The carbon market initiative came out of last year’s COP27 and is made up of African leaders and industry specialists. The simple explanation for carbon credits is when a company pollutes, it buys credits. That credit is used to fund an initiative that removes carbon to the same amount the company polluted. 

So, polluters fund projects to remove carbon emissions without actually curbing their own carbon emissions. 

Economist Jonathan Colmer wrote that “these projects include reforestation and forest conservation, investments in renewable energy, carbon-storing agricultural practices and direct air capture”.

But many detractors argue that carbon credits is a form of greenwashing — when a company claims it is doing something environmentally good but it is not. 

Those in opposition say it is a way for companies to continue polluting by giving the impression that they have bought credits, but these are difficult to quantify. 

Those for it say it is an opportunity to improve economic development and that it will curb greenhouse gas emissions.

The United Arab Emirates (UAE) believe that it is a crucial tool in decarbonisation and has thrown its support behind the initiative.

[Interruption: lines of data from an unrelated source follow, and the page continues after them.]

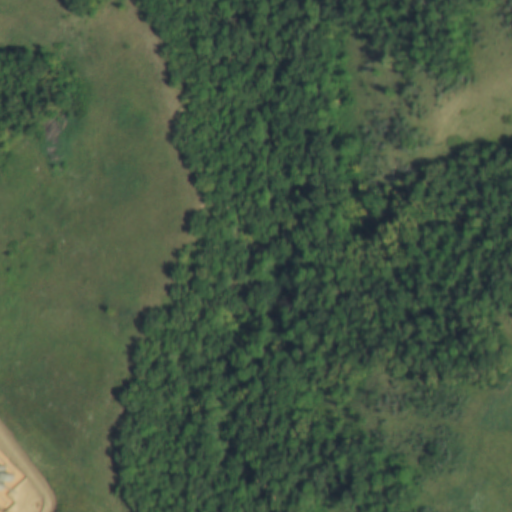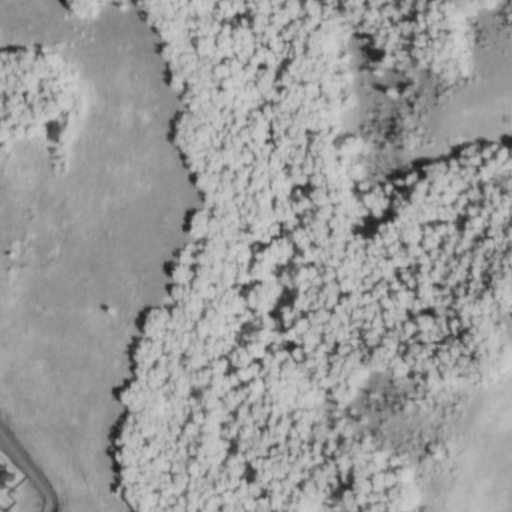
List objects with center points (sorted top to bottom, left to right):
storage tank: (3, 480)
building: (3, 480)
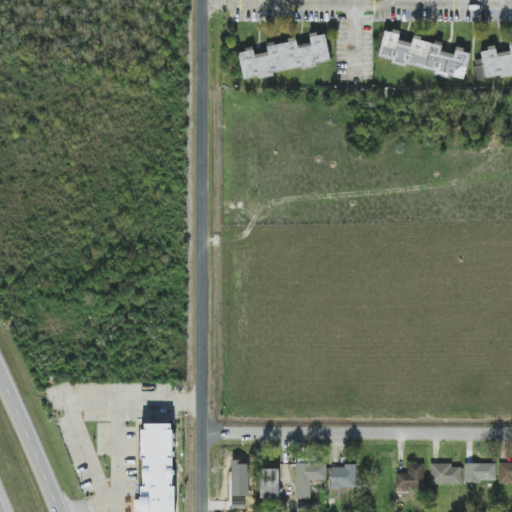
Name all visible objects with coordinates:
road: (393, 2)
road: (357, 4)
road: (354, 41)
building: (422, 55)
building: (285, 57)
building: (493, 63)
road: (203, 256)
road: (119, 423)
road: (357, 429)
road: (80, 431)
road: (32, 439)
building: (156, 469)
building: (156, 469)
building: (505, 472)
building: (480, 473)
building: (445, 474)
building: (344, 476)
building: (308, 478)
building: (411, 478)
building: (269, 483)
road: (119, 506)
road: (0, 511)
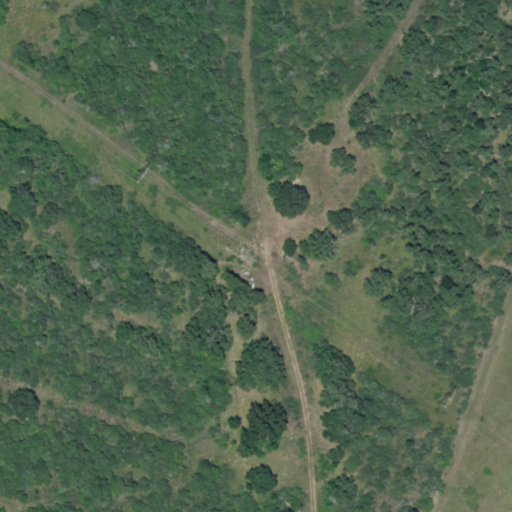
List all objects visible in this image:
power tower: (129, 176)
power tower: (445, 398)
road: (471, 427)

The country has committed to buying $450 million of carbon credits from the Africa Carbon Markets Initiative.

“Our collaboration with the Africa Carbon Markets Initiative provides carbon market buyers in the UAE and wider region with access to high-quality carbon credits in Africa. This does not only help to unlock Africa’s carbon credit generation potential, but also supports sustainable investment opportunities and long-term climate impact,” Sheikha Shamma bint Sultan bin Khalifa Al Nahyan, president and chief executive of the UAE Independent Climate Change Accelerators, said in a statement.

Adow and his group released a report saying African countries must stay away from the carbon initiative, calling it “a wolf in sheep’s clothing”. The report states the following: “Carbon markets benefit the polluters, the fossil fuel companies and the market brokers. It will drive pollution beyond climate limits and puts neo-colonial obstructions to the attainment of genuine African development pathways.”

As a country built on fossil fuels them throwing support behind these markets makes one wonder. 

My view is that it gives heavy carbon polluters a loophole which allows them to continue polluting. 

Colmer wrote that there are some important aspects to make the carbon credit initiative a success. 

He argues: “If a landowner is paid to not cut down trees, but had no plans to cut them down in the first place, the project does not deliver additional emissions savings. The landowner is paid for doing nothing and the buyer’s emissions are not offset.” 

Colmer also discusses the issue of permanence, because carbon emissions can stay in the atmosphere for long periods. He mentioned two projects for carbon removal — air capture and forest growth. 

Air capture is technology that grabs carbon from the atmosphere and stores it deep in the ground. Forests are known to store carbon but very often these are green deserts — plantations that reduce biodiversity. Also, when forests are logged, or there is a fire, the carbon is released back into the atmosphere. 

Some people argue that the mass planting of trees can delay climate change by reducing some of the carbon in the air while other initiatives take shape. 

Carbon markets and carbon credits have potential to reduce greenhouse gas emissions but it must have climate mitigation as a goal and — crucially — it needs to reach the people who are most vulnerable to climate change. 

These companies that are heavy polluters must be forced to lessen emissions. Without doing so, those companies with no conscience will purchase carbon credits unethically and will accelerate unmanageable climate change.